▶ Required action
Using the data that follows, return exactly the lines from the one that contains "Rendered at 2041 by 1148 pixels." through the one that contains "Rendered at 2001 by 1125 pixels.", ends included.
——
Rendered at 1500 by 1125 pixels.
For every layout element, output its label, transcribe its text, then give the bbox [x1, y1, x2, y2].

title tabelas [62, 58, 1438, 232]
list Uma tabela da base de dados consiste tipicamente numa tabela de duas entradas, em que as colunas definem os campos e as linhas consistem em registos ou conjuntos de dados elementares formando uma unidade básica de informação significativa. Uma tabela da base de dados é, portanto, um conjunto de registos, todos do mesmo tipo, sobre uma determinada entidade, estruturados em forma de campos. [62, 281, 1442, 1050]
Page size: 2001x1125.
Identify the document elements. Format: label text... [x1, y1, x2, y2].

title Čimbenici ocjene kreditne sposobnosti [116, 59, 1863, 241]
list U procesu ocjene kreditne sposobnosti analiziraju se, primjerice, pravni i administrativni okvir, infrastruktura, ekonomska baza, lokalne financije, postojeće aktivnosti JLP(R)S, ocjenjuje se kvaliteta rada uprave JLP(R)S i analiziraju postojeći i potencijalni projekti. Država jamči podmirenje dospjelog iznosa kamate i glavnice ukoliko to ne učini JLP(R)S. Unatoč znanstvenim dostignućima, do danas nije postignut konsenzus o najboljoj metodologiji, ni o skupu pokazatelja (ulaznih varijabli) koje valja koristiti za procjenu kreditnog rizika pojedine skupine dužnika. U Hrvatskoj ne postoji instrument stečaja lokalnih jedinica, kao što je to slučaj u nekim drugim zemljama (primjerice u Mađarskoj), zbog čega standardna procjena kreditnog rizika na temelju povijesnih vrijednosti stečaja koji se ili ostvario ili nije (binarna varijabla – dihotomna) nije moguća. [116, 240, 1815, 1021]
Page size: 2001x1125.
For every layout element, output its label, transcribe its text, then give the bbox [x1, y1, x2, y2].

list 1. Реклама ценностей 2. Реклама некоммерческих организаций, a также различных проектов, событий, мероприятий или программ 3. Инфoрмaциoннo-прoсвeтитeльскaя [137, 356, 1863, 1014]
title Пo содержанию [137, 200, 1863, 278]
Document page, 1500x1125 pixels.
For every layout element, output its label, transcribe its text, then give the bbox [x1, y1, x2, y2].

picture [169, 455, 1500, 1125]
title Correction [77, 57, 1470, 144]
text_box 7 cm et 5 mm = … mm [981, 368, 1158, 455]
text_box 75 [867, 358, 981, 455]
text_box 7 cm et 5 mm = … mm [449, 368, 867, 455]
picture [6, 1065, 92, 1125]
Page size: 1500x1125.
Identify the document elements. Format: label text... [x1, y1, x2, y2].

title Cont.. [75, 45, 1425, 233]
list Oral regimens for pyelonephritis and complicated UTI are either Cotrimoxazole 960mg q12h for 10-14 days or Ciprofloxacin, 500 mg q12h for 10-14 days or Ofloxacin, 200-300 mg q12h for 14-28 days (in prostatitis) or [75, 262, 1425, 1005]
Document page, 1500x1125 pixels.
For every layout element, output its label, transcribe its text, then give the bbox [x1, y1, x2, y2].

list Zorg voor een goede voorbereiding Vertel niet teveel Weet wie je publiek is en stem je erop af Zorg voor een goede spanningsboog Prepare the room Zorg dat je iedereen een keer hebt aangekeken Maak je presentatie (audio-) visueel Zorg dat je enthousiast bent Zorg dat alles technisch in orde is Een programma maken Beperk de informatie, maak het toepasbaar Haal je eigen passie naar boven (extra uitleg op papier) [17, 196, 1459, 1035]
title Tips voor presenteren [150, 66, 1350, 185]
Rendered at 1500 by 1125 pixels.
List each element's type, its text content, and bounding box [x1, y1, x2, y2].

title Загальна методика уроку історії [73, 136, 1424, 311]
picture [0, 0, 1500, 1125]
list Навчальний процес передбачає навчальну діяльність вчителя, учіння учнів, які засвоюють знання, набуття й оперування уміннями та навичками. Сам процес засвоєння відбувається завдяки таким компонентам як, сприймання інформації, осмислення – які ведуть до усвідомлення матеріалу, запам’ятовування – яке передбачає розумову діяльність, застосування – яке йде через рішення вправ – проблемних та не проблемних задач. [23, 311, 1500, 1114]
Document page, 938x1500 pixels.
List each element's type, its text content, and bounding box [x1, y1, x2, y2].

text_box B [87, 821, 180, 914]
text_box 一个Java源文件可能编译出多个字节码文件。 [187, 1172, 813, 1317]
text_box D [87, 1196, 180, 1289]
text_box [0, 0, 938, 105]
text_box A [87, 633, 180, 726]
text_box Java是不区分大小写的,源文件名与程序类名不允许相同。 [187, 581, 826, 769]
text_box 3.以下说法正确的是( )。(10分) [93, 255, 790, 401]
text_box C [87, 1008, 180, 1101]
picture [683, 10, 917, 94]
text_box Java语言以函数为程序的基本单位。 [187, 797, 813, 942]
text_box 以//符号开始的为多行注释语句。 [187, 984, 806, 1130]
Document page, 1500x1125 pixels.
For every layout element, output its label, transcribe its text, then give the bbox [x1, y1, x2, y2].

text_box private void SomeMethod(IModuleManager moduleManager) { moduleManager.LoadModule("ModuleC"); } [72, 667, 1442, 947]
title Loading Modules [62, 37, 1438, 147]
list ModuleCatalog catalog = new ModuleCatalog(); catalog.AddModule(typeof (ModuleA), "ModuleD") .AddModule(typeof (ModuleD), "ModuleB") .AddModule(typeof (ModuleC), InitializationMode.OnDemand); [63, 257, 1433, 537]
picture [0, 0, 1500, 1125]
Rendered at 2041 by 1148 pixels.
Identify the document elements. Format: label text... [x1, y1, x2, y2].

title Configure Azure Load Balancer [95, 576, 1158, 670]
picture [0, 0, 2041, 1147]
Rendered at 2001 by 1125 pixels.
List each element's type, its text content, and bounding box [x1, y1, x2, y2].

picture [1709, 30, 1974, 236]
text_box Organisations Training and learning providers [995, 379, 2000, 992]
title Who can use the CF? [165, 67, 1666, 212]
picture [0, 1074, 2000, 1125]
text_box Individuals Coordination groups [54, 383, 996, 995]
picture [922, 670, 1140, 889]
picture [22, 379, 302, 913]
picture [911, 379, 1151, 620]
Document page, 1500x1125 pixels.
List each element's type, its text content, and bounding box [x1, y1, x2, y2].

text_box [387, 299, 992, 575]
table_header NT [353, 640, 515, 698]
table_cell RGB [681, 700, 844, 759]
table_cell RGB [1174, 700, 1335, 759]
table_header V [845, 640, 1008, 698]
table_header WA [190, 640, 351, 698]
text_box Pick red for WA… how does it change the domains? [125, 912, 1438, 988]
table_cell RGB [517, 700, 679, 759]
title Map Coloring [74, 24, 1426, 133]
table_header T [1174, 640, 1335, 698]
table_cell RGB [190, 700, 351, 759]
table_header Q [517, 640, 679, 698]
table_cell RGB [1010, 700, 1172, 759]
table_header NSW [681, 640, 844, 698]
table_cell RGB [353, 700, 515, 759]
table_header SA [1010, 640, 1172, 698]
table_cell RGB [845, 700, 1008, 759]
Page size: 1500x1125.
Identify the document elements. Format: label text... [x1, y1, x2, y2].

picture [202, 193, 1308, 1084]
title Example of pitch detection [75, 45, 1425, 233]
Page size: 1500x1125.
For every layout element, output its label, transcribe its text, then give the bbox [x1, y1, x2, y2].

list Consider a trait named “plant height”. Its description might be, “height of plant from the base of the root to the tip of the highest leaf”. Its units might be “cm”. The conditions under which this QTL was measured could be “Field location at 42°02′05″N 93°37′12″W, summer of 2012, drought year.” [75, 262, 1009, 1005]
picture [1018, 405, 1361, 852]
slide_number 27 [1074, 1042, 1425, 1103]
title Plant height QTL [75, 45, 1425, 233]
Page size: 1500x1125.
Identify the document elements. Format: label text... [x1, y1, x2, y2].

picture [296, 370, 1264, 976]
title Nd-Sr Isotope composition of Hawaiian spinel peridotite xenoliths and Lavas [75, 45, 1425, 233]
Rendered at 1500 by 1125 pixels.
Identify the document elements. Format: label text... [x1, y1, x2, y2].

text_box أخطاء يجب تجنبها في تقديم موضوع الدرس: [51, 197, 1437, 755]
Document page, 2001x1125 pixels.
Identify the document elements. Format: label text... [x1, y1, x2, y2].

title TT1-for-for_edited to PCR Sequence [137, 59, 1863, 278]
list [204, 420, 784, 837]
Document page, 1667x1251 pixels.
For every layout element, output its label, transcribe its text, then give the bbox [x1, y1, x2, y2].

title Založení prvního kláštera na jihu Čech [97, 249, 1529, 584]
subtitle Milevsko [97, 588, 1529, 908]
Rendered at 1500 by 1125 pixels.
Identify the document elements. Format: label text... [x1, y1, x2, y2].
——
▶ Response for this exercise
Rendered at 2041 by 1148 pixels.
Identify the document elements. Format: label text... [x1, y1, x2, y2].

title Configure Azure Load Balancer [95, 576, 1158, 670]
picture [0, 0, 2041, 1147]
Rendered at 2001 by 1125 pixels.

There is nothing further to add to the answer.